Fig. 1 shows us a ball (grief) inside a box (us) and a button (our triggers). When we try to go about our life, that ball bounces around and hits that button often, triggering us to feel any of the countless stages of grief. As time goes by, the ball (our grief) becomes smaller (fig 2.). That button is still there, and still gets triggered, however it happens much less often. Much like the DVD logo hitting the corner of the screensaver in The Office.

Find a metaphor that suits you. I’ve heard grief compared to a river, waves, a rollercoaster, a long valley, a river, and countless others I haven’t heard that might support your journey (oh, a journey is another metaphor).

Short Stories

Here are a few stories — one from a child’s perspective, and one from an old man. The story of Shawn and Belker tells us of a little boy who lost his dog, and had a wiser response than most adults. Have a box of tissues nearby.


Sometimes, all it takes is a collection of strategically arranged words to help us reframe something we can’t quite understand. The following are a few quotes that live inside of me, and offer me comfort from time to time.

“It’s all the love you want to give, but cannot. All that unspent love gathers up in the corners of your eyes, the lump in your throat, and in that hollow part of your chest. Grief is just love with no place to go.

― Jamie Anderson

When asked what happens after we die, Keanu Reeves said “I know that the ones that love us will miss us.”

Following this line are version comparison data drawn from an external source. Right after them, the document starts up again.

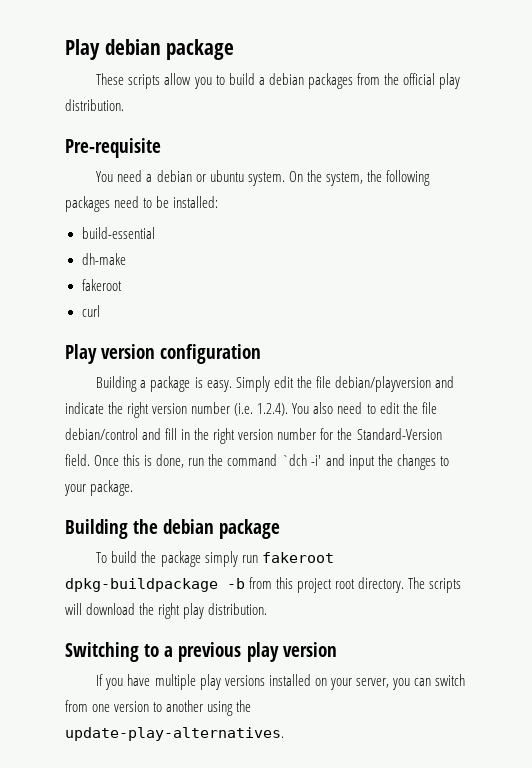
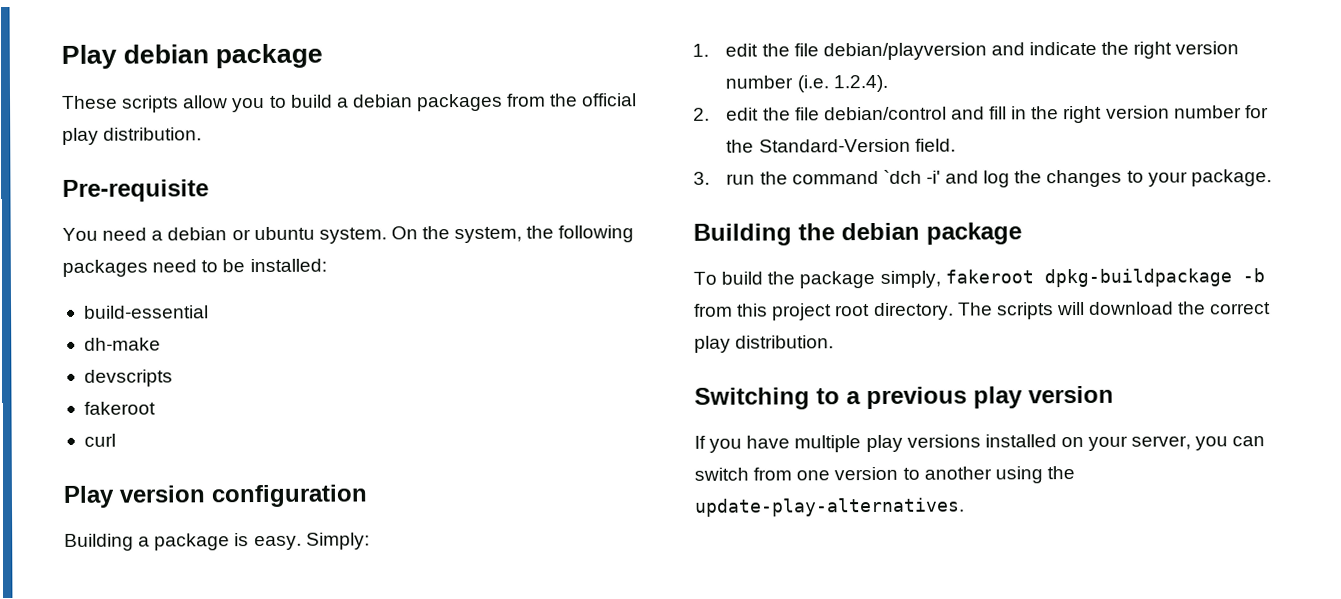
(126, 259) none -> [83,369,173,387] // devscripts
[235,376,270,392] Simply -> [305,532,370,550] [692,43,709,57] Simply: // 1.
[292,402,376,414] You also need to -> [693,107,710,121] // 2.
[94,454,185,468] Once this is done, -> [693,171,710,185] // 3.
[348,455,375,470] input -> [983,170,1011,188] log
[204,551,258,567] simply run -> [879,270,941,288] simply,
[158,603,181,619] right -> [1210,302,1272,315] correct

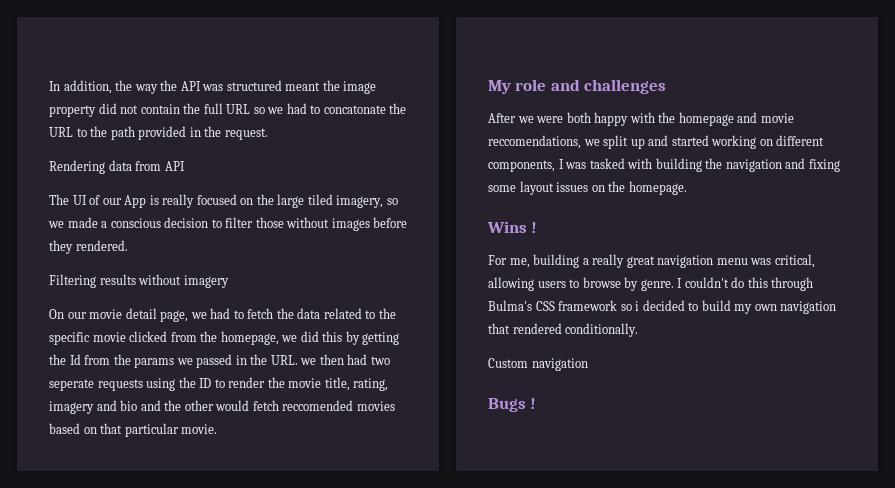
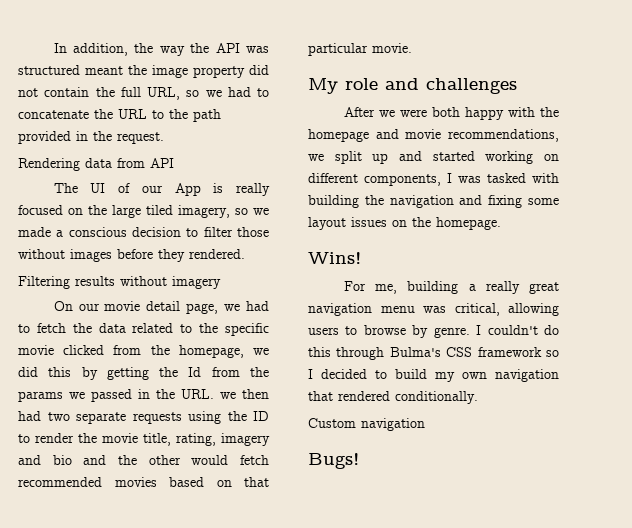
[226,104,251,114] URL -> [147,87,180,100] URL,
[323,105,386,114] concatonate -> [18,110,89,119] concatenate
[49,379,94,391] seperate -> [76,412,126,424] separate
[282,400,354,411] reccomended -> [18,477,102,487] recommended
[488,135,581,149] reccomendations, -> [448,129,559,142] recommendations,
[487,221,538,233] Wins ! -> [308,252,362,264] Wins!
[635,301,640,311] i -> [308,369,313,379] I
[488,398,537,412] Bugs ! -> [308,453,360,469] Bugs!

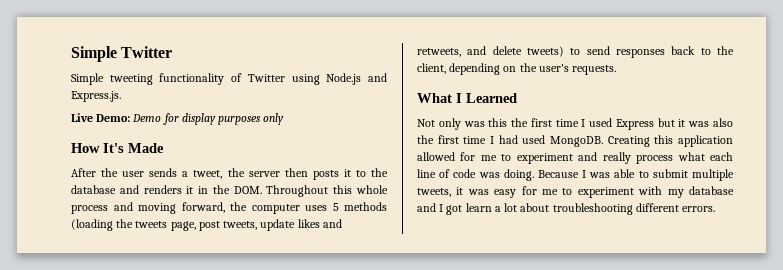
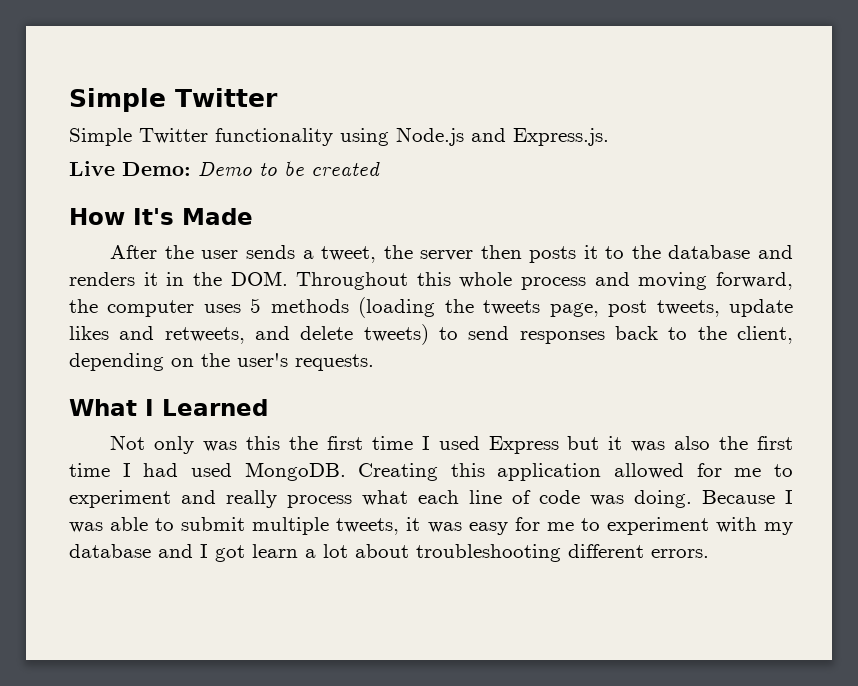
[109,73,285,85] tweeting functionality of Twitter -> [139,128,333,146] Twitter functionality
[162,113,285,125] for display purposes only -> [259,160,380,176] to be created

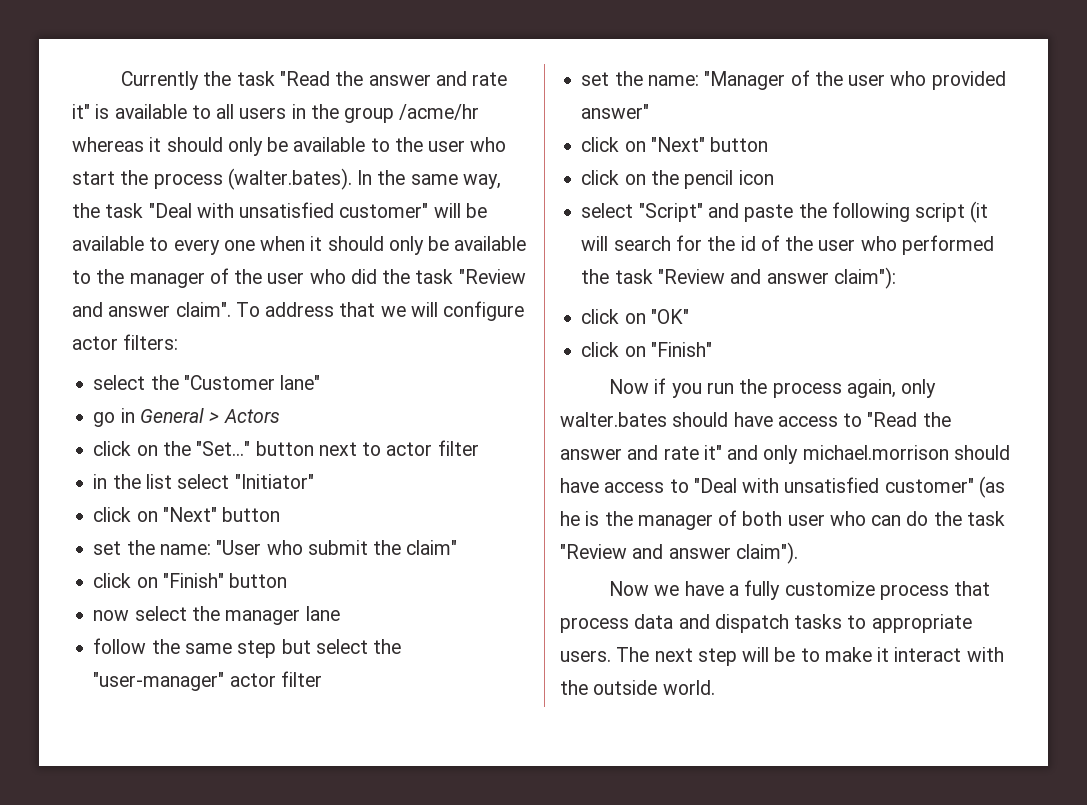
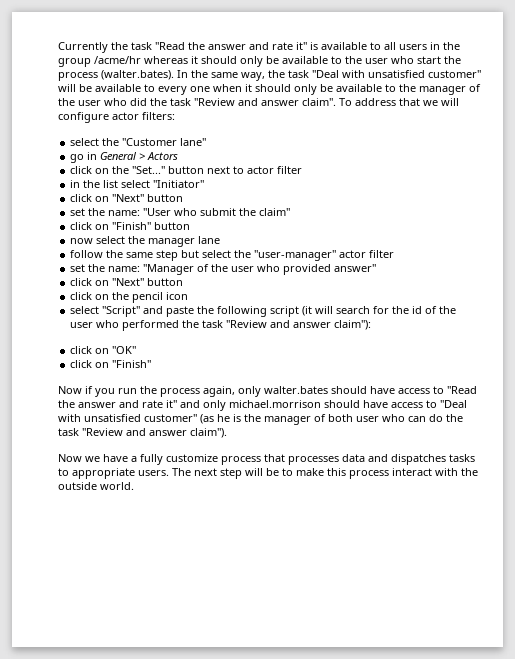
[560,617,629,633] process -> [288,456,339,465] processes
[714,614,789,633] dispatch -> [391,454,446,465] dispatches
[877,647,890,662] it -> [327,468,389,479] this process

“Grief is like a long valley, a winding valley where any bend may reveal a totally new landscape.”

― C.S. Lewis


Further Reading

Final Words

In our healing journey, I believe the world will give us the tools we need to process it in our own way. Some of the best tools I’ve found were intentional and active processes. I decided to have an at home euthanasia for Momo, which was performed on a friend’s farm with loved ones next to a river. Having a ceremony for Momo, I believe, was fundamental to my own closure. It allowed me to let go. We don’t all have this privilege, as often our pets are taken from us unexpectedly. A ceremony could still be useful in these occasions, or a dedicated event of sorts.

Being outside, meditating, talking with friends, and loving my new dogs Yaya and Boo helped me immensely as well. I hope this article and these tools find you and offer you some comfort in knowing that though your journey is unique, you are not alone.